### INSTRUCTIONS TO FOLLOW:
Once you reach the line containing "58. Show that" in the data below, restate each line word for word up to and including the one containing "66. How might".

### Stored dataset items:
■ ■ ■ ■ ■ ■ ■
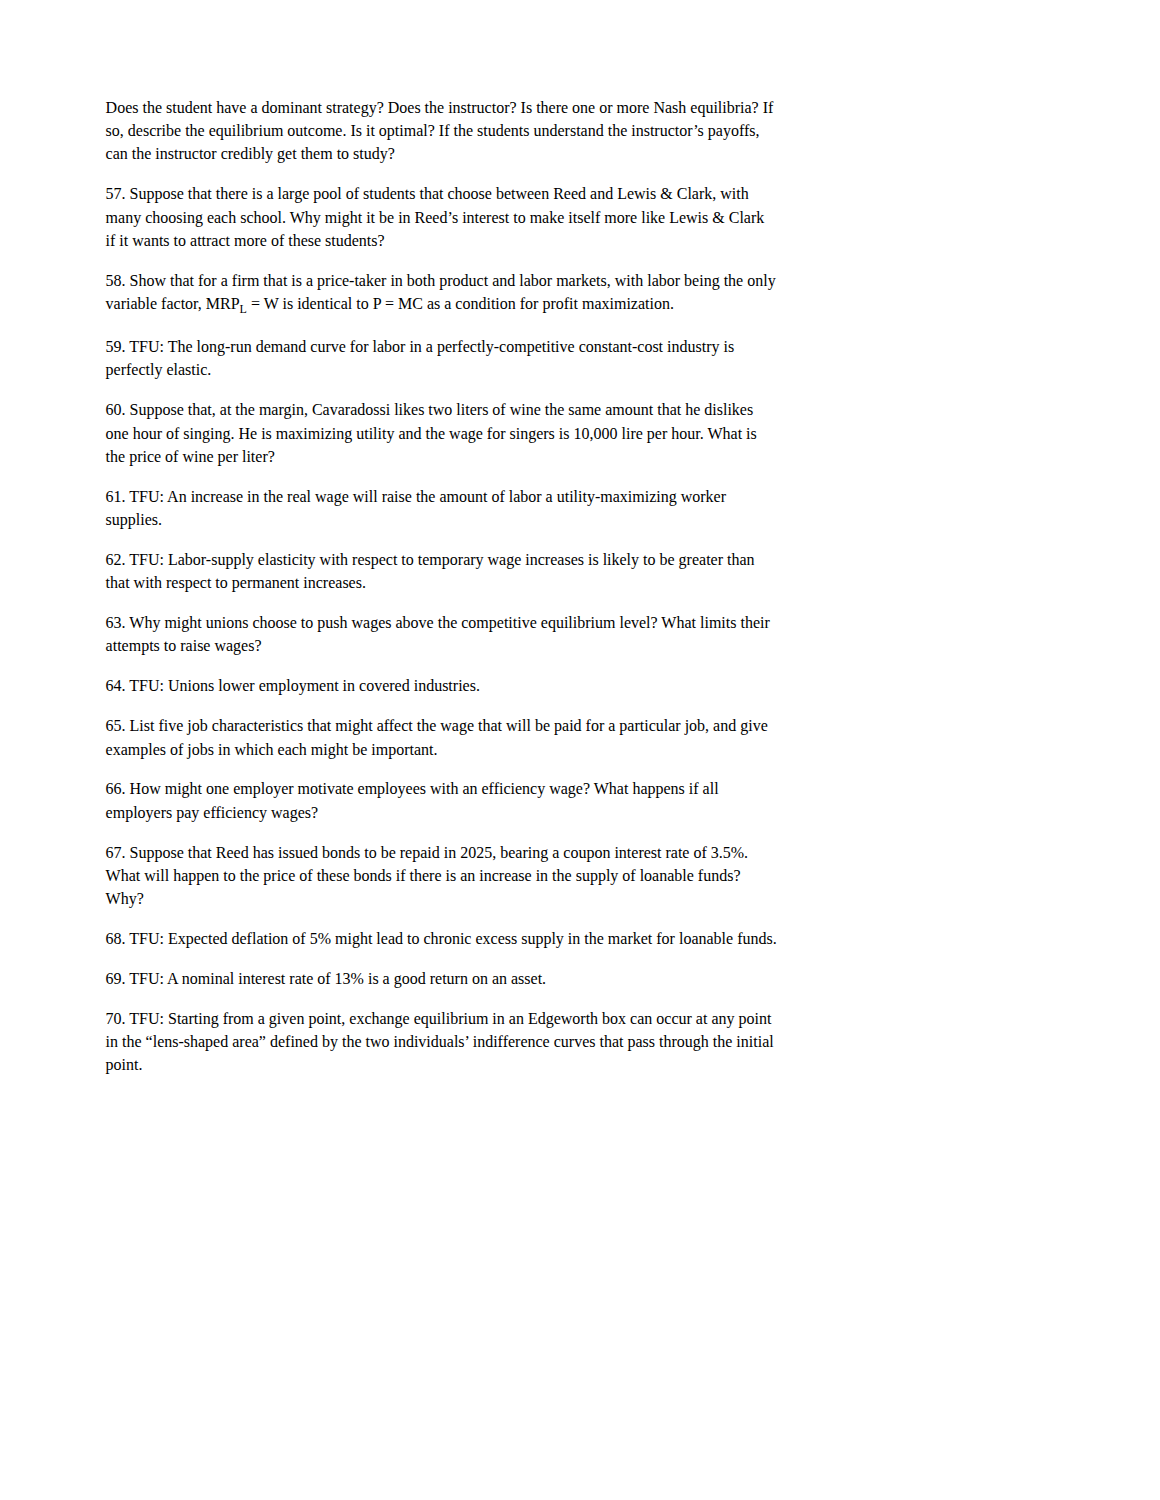Does the student have a dominant strategy? Does the instructor? Is there one or more Nash equilibria? If so, describe the equilibrium outcome. Is it optimal? If the students understand the instructor’s payoffs, can the instructor credibly get them to study?
57. Suppose that there is a large pool of students that choose between Reed and Lewis & Clark, with many choosing each school. Why might it be in Reed’s interest to make itself more like Lewis & Clark if it wants to attract more of these students?
58. Show that for a firm that is a price-taker in both product and labor markets, with labor being the only variable factor, MRPL = W is identical to P = MC as a condition for profit maximization.
59. TFU: The long-run demand curve for labor in a perfectly-competitive constant-cost industry is perfectly elastic.
60. Suppose that, at the margin, Cavaradossi likes two liters of wine the same amount that he dislikes one hour of singing. He is maximizing utility and the wage for singers is 10,000 lire per hour. What is the price of wine per liter?
61. TFU: An increase in the real wage will raise the amount of labor a utility-maximizing worker supplies.
62. TFU: Labor-supply elasticity with respect to temporary wage increases is likely to be greater than that with respect to permanent increases.
63. Why might unions choose to push wages above the competitive equilibrium level? What limits their attempts to raise wages?
64. TFU: Unions lower employment in covered industries.
65. List five job characteristics that might affect the wage that will be paid for a particular job, and give examples of jobs in which each might be important.
66. How might one employer motivate employees with an efficiency wage? What happens if all employers pay efficiency wages?
67. Suppose that Reed has issued bonds to be repaid in 2025, bearing a coupon interest rate of 3.5%. What will happen to the price of these bonds if there is an increase in the supply of loanable funds? Why?
68. TFU: Expected deflation of 5% might lead to chronic excess supply in the market for loanable funds.
69. TFU: A nominal interest rate of 13% is a good return on an asset.
70. TFU: Starting from a given point, exchange equilibrium in an Edgeworth box can occur at any point in the “lens-shaped area” defined by the two individuals’ indifference curves that pass through the initial point.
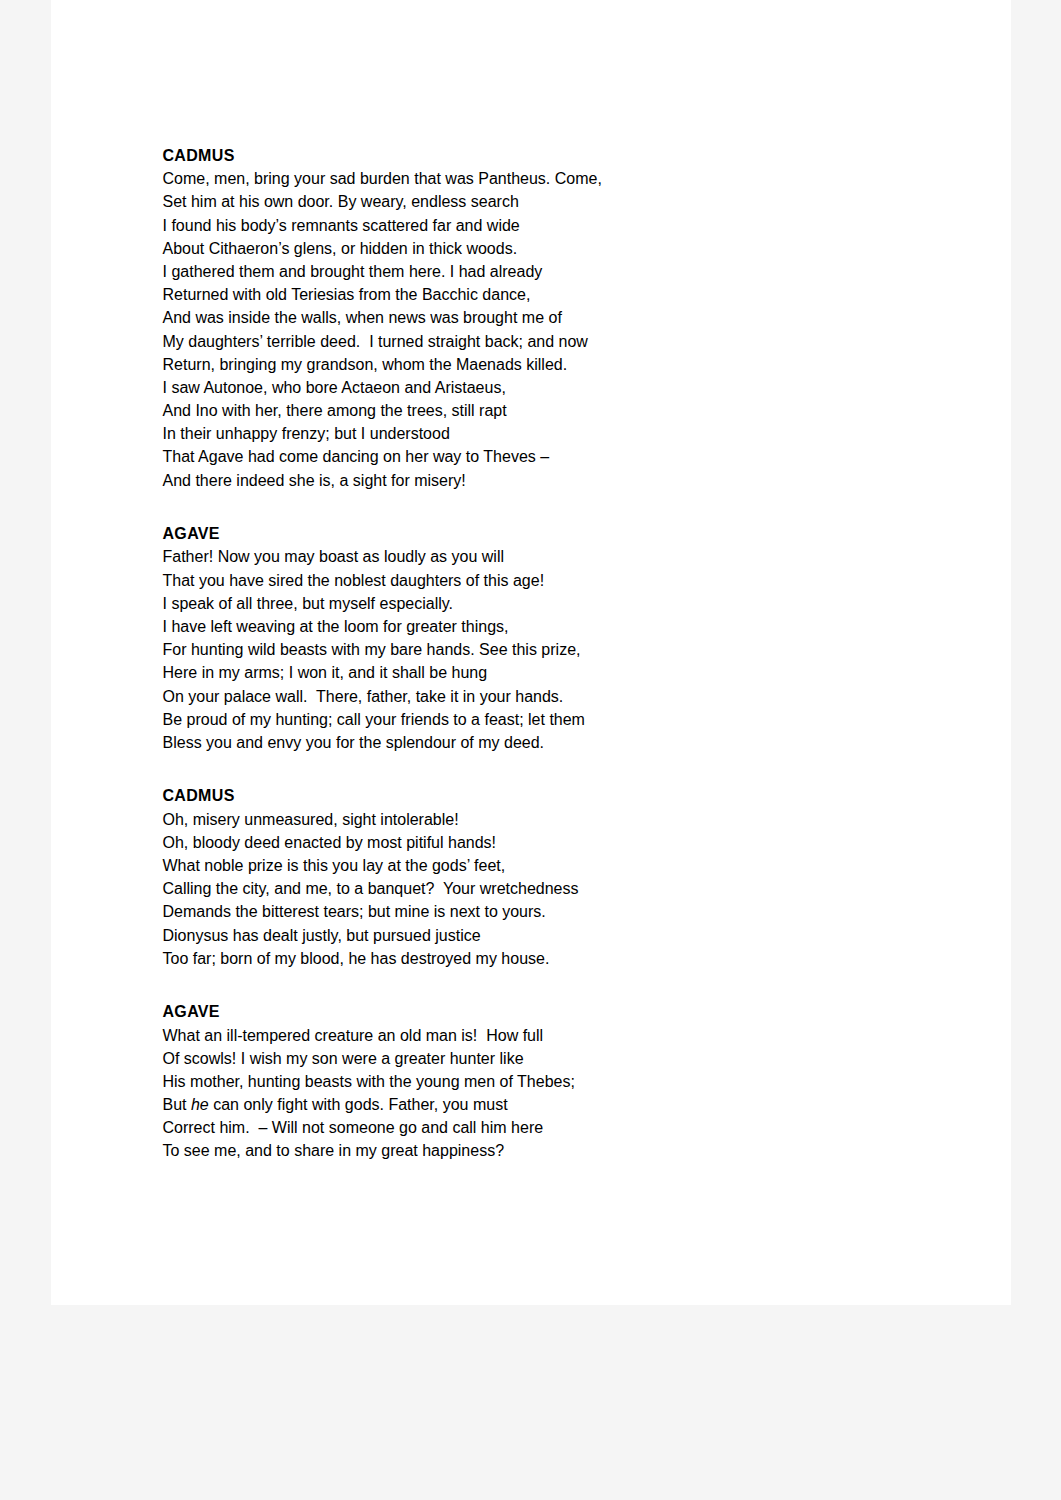CADMUS
Come, men, bring your sad burden that was Pantheus. Come, Set him at his own door. By weary, endless search I found his body’s remnants scattered far and wide About Cithaeron’s glens, or hidden in thick woods. I gathered them and brought them here. I had already Returned with old Teriesias from the Bacchic dance, And was inside the walls, when news was brought me of My daughters’ terrible deed. I turned straight back; and now Return, bringing my grandson, whom the Maenads killed. I saw Autonoe, who bore Actaeon and Aristaeus, And Ino with her, there among the trees, still rapt In their unhappy frenzy; but I understood That Agave had come dancing on her way to Theves – And there indeed she is, a sight for misery!
AGAVE
Father! Now you may boast as loudly as you will That you have sired the noblest daughters of this age! I speak of all three, but myself especially. I have left weaving at the loom for greater things, For hunting wild beasts with my bare hands. See this prize, Here in my arms; I won it, and it shall be hung On your palace wall. There, father, take it in your hands. Be proud of my hunting; call your friends to a feast; let them Bless you and envy you for the splendour of my deed.
CADMUS
Oh, misery unmeasured, sight intolerable! Oh, bloody deed enacted by most pitiful hands! What noble prize is this you lay at the gods’ feet, Calling the city, and me, to a banquet? Your wretchedness Demands the bitterest tears; but mine is next to yours. Dionysus has dealt justly, but pursued justice Too far; born of my blood, he has destroyed my house.
AGAVE
What an ill-tempered creature an old man is! How full Of scowls! I wish my son were a greater hunter like His mother, hunting beasts with the young men of Thebes; But he can only fight with gods. Father, you must Correct him. – Will not someone go and call him here To see me, and to share in my great happiness?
■ ■ ■ ■ ■ ■ ■
### ANSWER SECTION:
58. Show that for a firm that is a price-taker in both product and labor markets, with labor being the only variable factor, MRPL = W is identical to P = MC as a condition for profit maximization.
59. TFU: The long-run demand curve for labor in a perfectly-competitive constant-cost industry is perfectly elastic.
60. Suppose that, at the margin, Cavaradossi likes two liters of wine the same amount that he dislikes one hour of singing. He is maximizing utility and the wage for singers is 10,000 lire per hour. What is the price of wine per liter?
61. TFU: An increase in the real wage will raise the amount of labor a utility-maximizing worker supplies.
62. TFU: Labor-supply elasticity with respect to temporary wage increases is likely to be greater than that with respect to permanent increases.
63. Why might unions choose to push wages above the competitive equilibrium level? What limits their attempts to raise wages?
64. TFU: Unions lower employment in covered industries.
65. List five job characteristics that might affect the wage that will be paid for a particular job, and give examples of jobs in which each might be important.
66. How might one employer motivate employees with an efficiency wage? What happens if all employers pay efficiency wages?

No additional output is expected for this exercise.